Is U.S. openness costly?
August 20, 2003
Which country is the biggest potential threat to America? Russia? North Korea? Iran? You know the answer, but you'd rather not think about it. It's the People's Republic of China, a communist country of 1.3 billion people, with the capability of fielding 206,000,000 soldiers, most certainly the largest military force in history.
Why is it so hard to even think about a war with China? China is our trading partner. But things could change. We're not going to win a swift victory in a war with China with "shock and awe" bombing or with special operations forces who ride horseback and camelback into such a conflict. We're talking about the big-time, real heavyweight load in the world of potential enemies. Should we worry about it? Maybe....
We have a lot of high tech weaponry on our side. We have a well-trained military force -- the best in the world -- so why should we worry? Secretary of Defense Donald Rumsfeld does not seem openly concerned, but if the truth were known, the only way to defeat China in a war is with massive use of nuclear weapons, under the venerable, but still viable, strategy of Mutually Assured Destruction.
If we do have a strategy to defeat a huge enemy without nuclear weapons, I hope that we keep it secret. I am still reeling with anxiety over our openness in military-to-military exercises, real world coalition operations, and in high-technology transfers to communist countries. By embedding reporters during operations in Iraq, we won the battle for public opinion, but at what cost? Are potential enemies learning anything from our "openness"? Why are we turning our backs on the marketing of our industrial secrets overseas? A Northwest Indiana corporation, Magnequench, for example, is closing its doors and moving its operations to China. The company makes high-tech magnets for U.S. smart bomb guidance systems! How about a drum roll and a cymbal clash? Hello! Is anyone awake in our U.S. Trade Representative's office?
In the recently released The Annual Report on the Military Power of the People's Republic of China, Chinese military doctrine now stresses elements such as "surprise, deception and preemption" to insure military victory. That is scary information.

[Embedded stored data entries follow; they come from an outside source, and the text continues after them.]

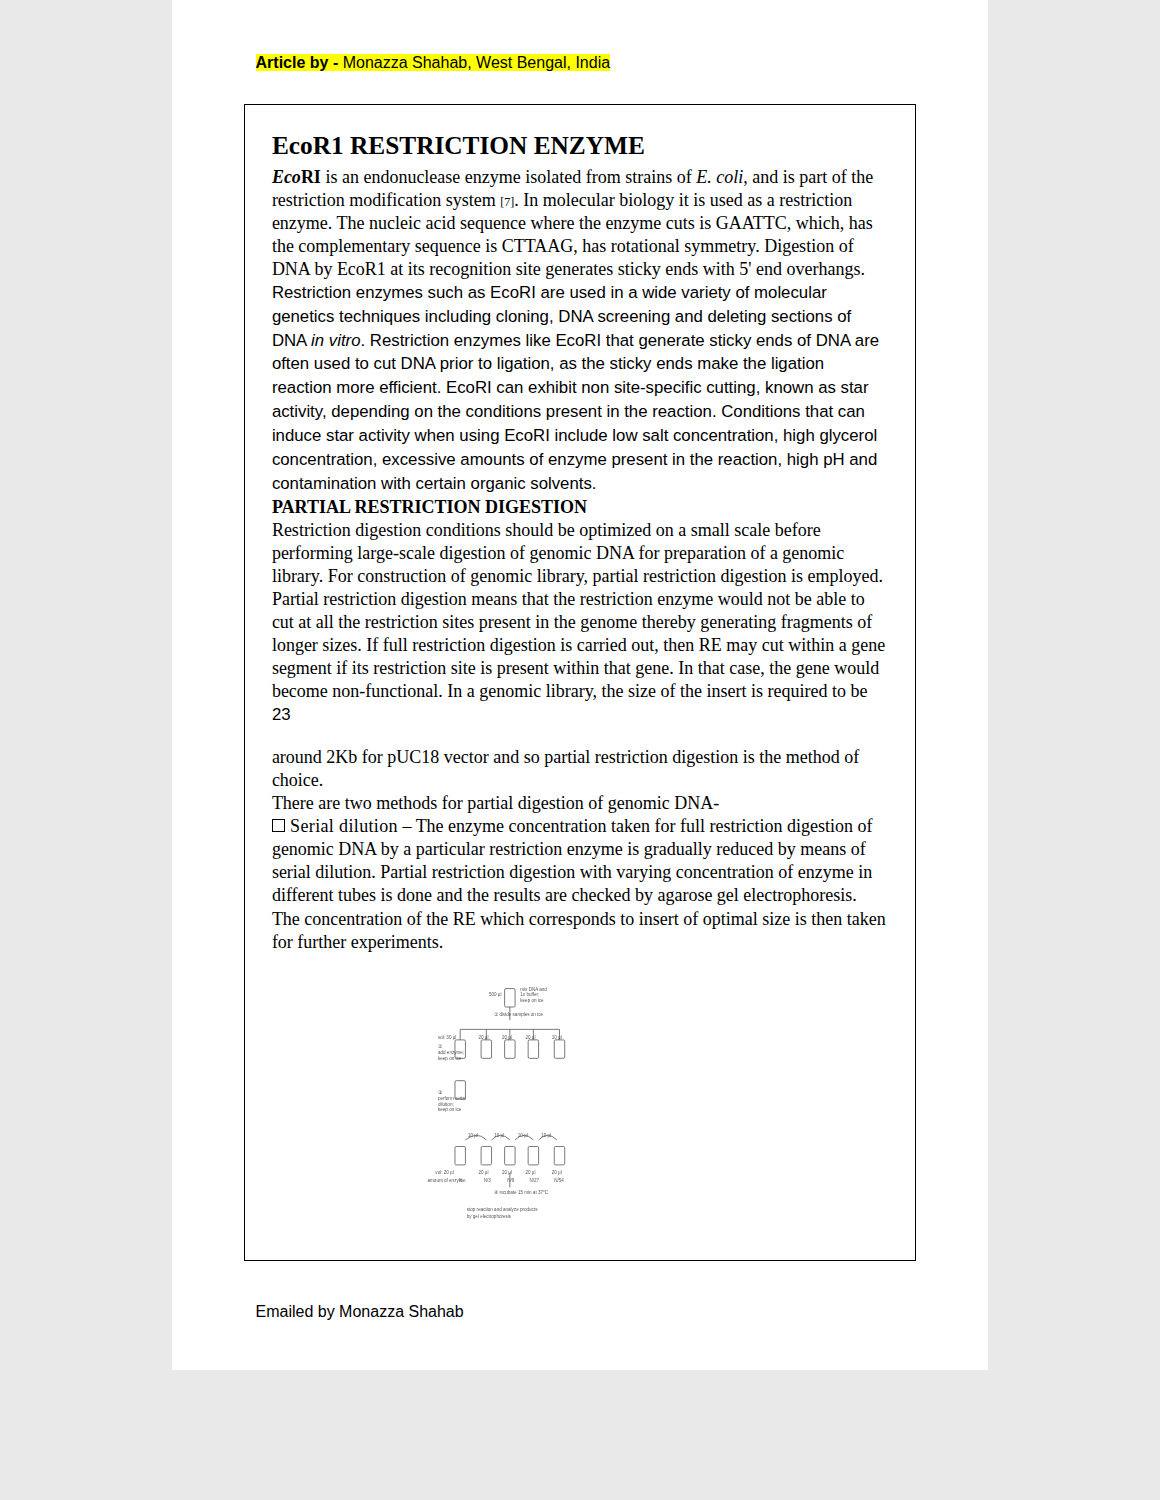Article by - Monazza Shahab, West Bengal, India
EcoR1 RESTRICTION ENZYME
Eco RI is an endonuclease enzyme isolated from strains of E. coli, and is part of the restriction modification system [7]. In molecular biology it is used as a restriction enzyme. The nucleic acid sequence where the enzyme cuts is GAATTC, which, has the complementary sequence is CTTAAG, has rotational symmetry. Digestion of DNA by EcoR1 at its recognition site generates sticky ends with 5' end overhangs.
Restriction enzymes such as EcoRI are used in a wide variety of molecular genetics techniques including cloning, DNA screening and deleting sections of DNA in vitro. Restriction enzymes like EcoRI that generate sticky ends of DNA are often used to cut DNA prior to ligation, as the sticky ends make the ligation reaction more efficient. EcoRI can exhibit non site-specific cutting, known as star activity, depending on the conditions present in the reaction. Conditions that can induce star activity when using EcoRI include low salt concentration, high glycerol concentration, excessive amounts of enzyme present in the reaction, high pH and contamination with certain organic solvents.
PARTIAL RESTRICTION DIGESTION
Restriction digestion conditions should be optimized on a small scale before performing large-scale digestion of genomic DNA for preparation of a genomic library. For construction of genomic library, partial restriction digestion is employed. Partial restriction digestion means that the restriction enzyme would not be able to cut at all the restriction sites present in the genome thereby generating fragments of longer sizes. If full restriction digestion is carried out, then RE may cut within a gene segment if its restriction site is present within that gene. In that case, the gene would become non-functional. In a genomic library, the size of the insert is required to be 23
around 2Kb for pUC18 vector and so partial restriction digestion is the method of choice.
There are two methods for partial digestion of genomic DNA-
Serial dilution – The enzyme concentration taken for full restriction digestion of genomic DNA by a particular restriction enzyme is gradually reduced by means of serial dilution. Partial restriction digestion with varying concentration of enzyme in different tubes is done and the results are checked by agarose gel electrophoresis. The concentration of the RE which corresponds to insert of optimal size is then taken for further experiments.
Emailed by Monazza Shahab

The Chinese have always stressed surprise and deception, but "preemption" is brand new in their doctrinal arsenal. Ironically, the Chinese might use their version of the U.S. military strategy of preemption, if military force is needed in its struggle to annex Taiwan, while sitting in peace talks with the U.S. and North Korea in Beijing.
This new and overlooked report cites high-level Chinese Generals who advocate the new strategy of preemption. It further states "China now believes preemptive strikes are its best advantage against a technologically superior force." It looks like our strategy in the successful Operation Iraqi Freedom has been copied by the biggest nation on earth.
My second biggest fear now is a preemptive strike by North Korea on South Korea. China, with its new strategy of preemption, is my number one threat. "The (preemptive) genie is out of the bottle," and there doesn't seem to be an effective way to put it back in. We will now have to live with the fear that others will use our own military strategy of preemption against their enemies, or perhaps against our friends, or even us. What will we do when it happens? Complain that they used our strategy without our permission? Put a lid on "openness" before it's too late.